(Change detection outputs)

- - - - - - -

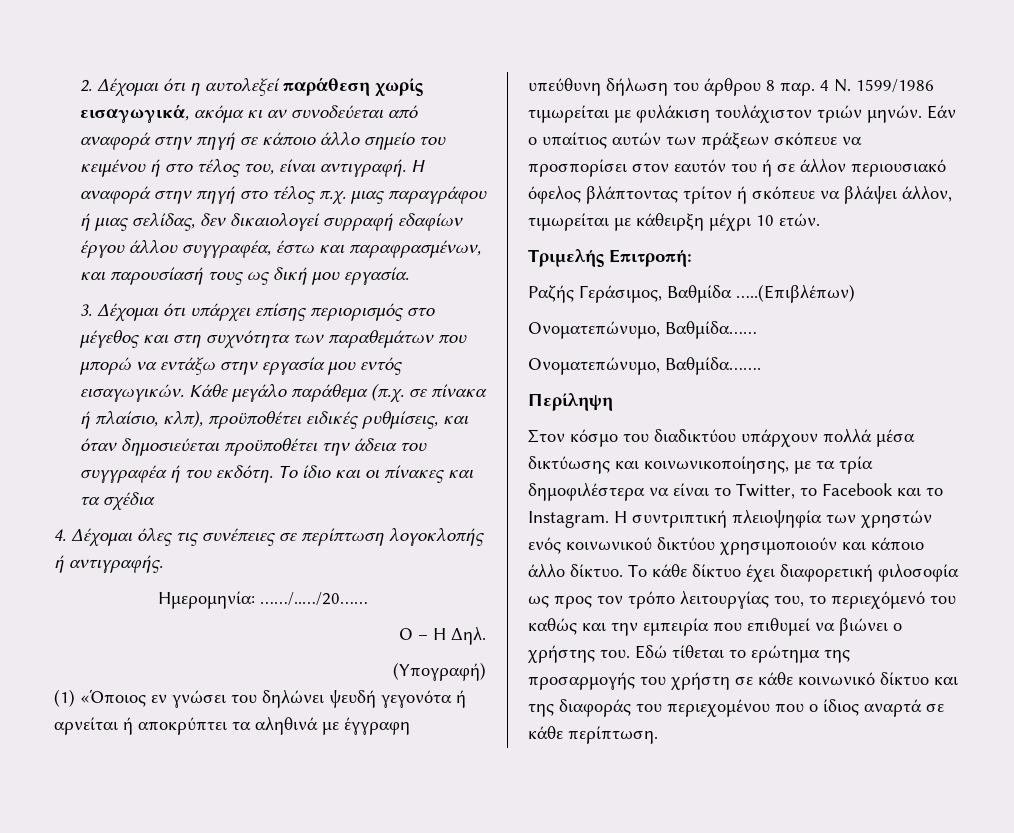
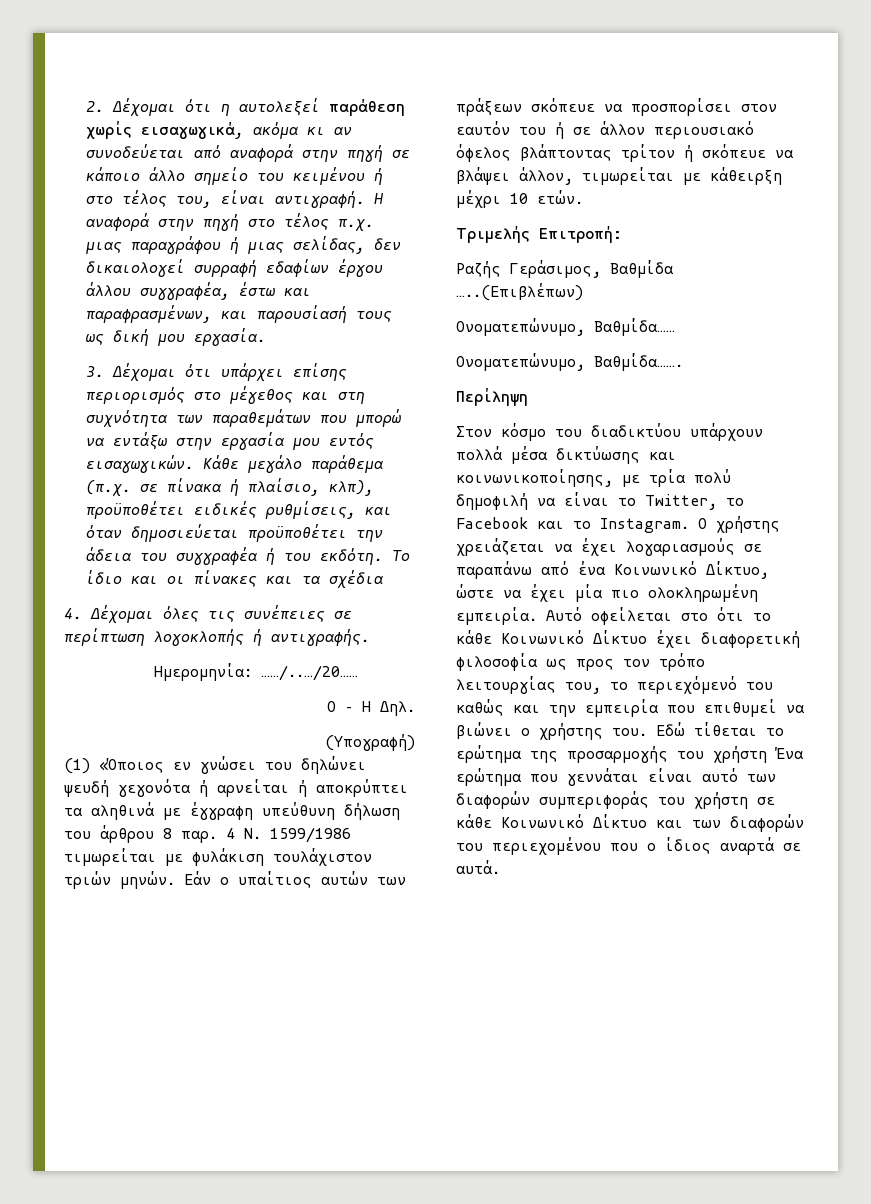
[816,456,873,474] [528,482,645,501] τα τρία δημοφιλέστερα -> [649,469,731,487] [456,493,528,510] τρία πολύ δημοφιλή
[614,509,932,528] [528,537,924,555] [528,563,741,578] Η συντριπτική πλειοψηφία των χρηστών ενός κοινωνικού δικτύου χρησιμοποιούν και κάποιο άλλο δίκτυο. Το κάθε δίκτυο -> [698,516,780,534] [456,538,762,557] [456,561,769,579] [456,584,758,603] [456,607,771,625] [456,630,647,644] Ο χρήστης χρειάζεται να έχει λογαριασμούς σε παραπάνω από ένα Κοινωνικό Δίκτυο, ώστε να έχει μία πιο ολοκληρωμένη εμπειρία. Αυτό οφείλεται στο ότι το κάθε Κοινωνικό Δίκτυο
[735,672,959,685] [528,699,631,717] σε κάθε κοινωνικό δίκτυο και της διαφοράς -> [775,747,804,759] [456,768,776,786] [456,791,775,810] [456,814,804,832] Ένα ερώτημα που γεννάται είναι αυτό των διαφορών συμπεριφοράς του χρήστη σε κάθε Κοινωνικό Δίκτυο και των διαφορών
[528,726,658,744] κάθε περίπτωση. -> [456,860,500,874] αυτά.

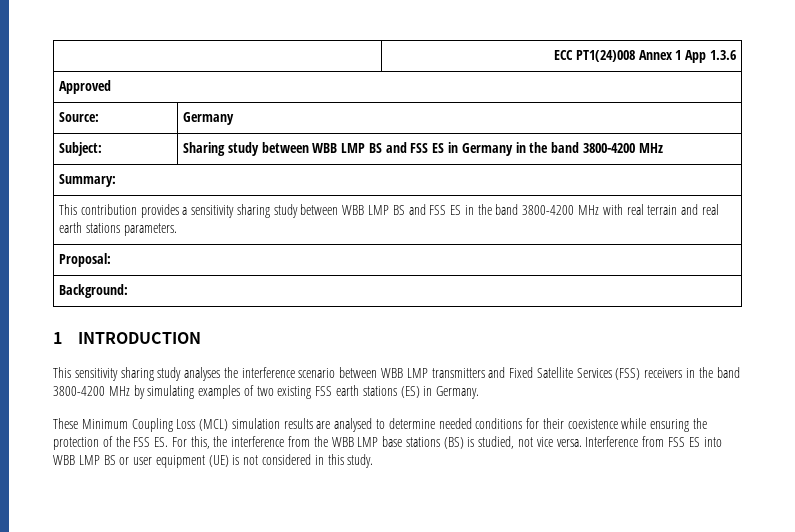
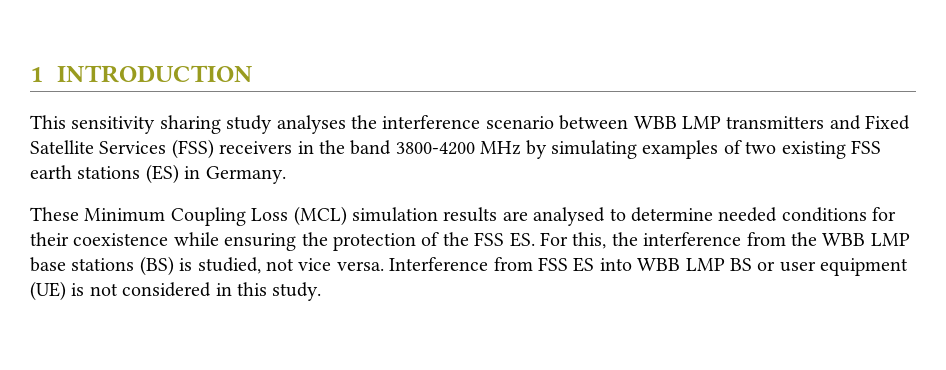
[554,50,736,63] [59,80,112,94] [59,112,100,122] [183,112,235,125] [59,142,103,156] [183,142,663,156] [59,174,117,187] [59,204,719,218] [59,222,177,236] [59,253,112,267] [59,284,129,298] | ECC PT1(24)008 Annex 1 App 1.3.6 // Approved // Source: | Germany // Subject: | Sharing study between WBB LMP BS and FSS ES in Germany in the band 3800-4200 MHz // Summary: // This contribution provides a sensitivity sharing study between WBB LMP BS and FSS ES in the band 3800-4200 MHz with real terrain and real earth stations parameters. // Proposal: // Background: // -> (30, 74) none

- - - - - - -

EXERCISE — Skip the pictures and give the entries above again word for word.

ANSWER SECTION —
[816,456,873,474] [528,482,645,501] τα τρία δημοφιλέστερα -> [649,469,731,487] [456,493,528,510] τρία πολύ δημοφιλή
[614,509,932,528] [528,537,924,555] [528,563,741,578] Η συντριπτική πλειοψηφία των χρηστών ενός κοινωνικού δικτύου χρησιμοποιούν και κάποιο άλλο δίκτυο. Το κάθε δίκτυο -> [698,516,780,534] [456,538,762,557] [456,561,769,579] [456,584,758,603] [456,607,771,625] [456,630,647,644] Ο χρήστης χρειάζεται να έχει λογαριασμούς σε παραπάνω από ένα Κοινωνικό Δίκτυο, ώστε να έχει μία πιο ολοκληρωμένη εμπειρία. Αυτό οφείλεται στο ότι το κάθε Κοινωνικό Δίκτυο
[735,672,959,685] [528,699,631,717] σε κάθε κοινωνικό δίκτυο και της διαφοράς -> [775,747,804,759] [456,768,776,786] [456,791,775,810] [456,814,804,832] Ένα ερώτημα που γεννάται είναι αυτό των διαφορών συμπεριφοράς του χρήστη σε κάθε Κοινωνικό Δίκτυο και των διαφορών
[528,726,658,744] κάθε περίπτωση. -> [456,860,500,874] αυτά.

[554,50,736,63] [59,80,112,94] [59,112,100,122] [183,112,235,125] [59,142,103,156] [183,142,663,156] [59,174,117,187] [59,204,719,218] [59,222,177,236] [59,253,112,267] [59,284,129,298] | ECC PT1(24)008 Annex 1 App 1.3.6 // Approved // Source: | Germany // Subject: | Sharing study between WBB LMP BS and FSS ES in Germany in the band 3800-4200 MHz // Summary: // This contribution provides a sensitivity sharing study between WBB LMP BS and FSS ES in the band 3800-4200 MHz with real terrain and real earth stations parameters. // Proposal: // Background: // -> (30, 74) none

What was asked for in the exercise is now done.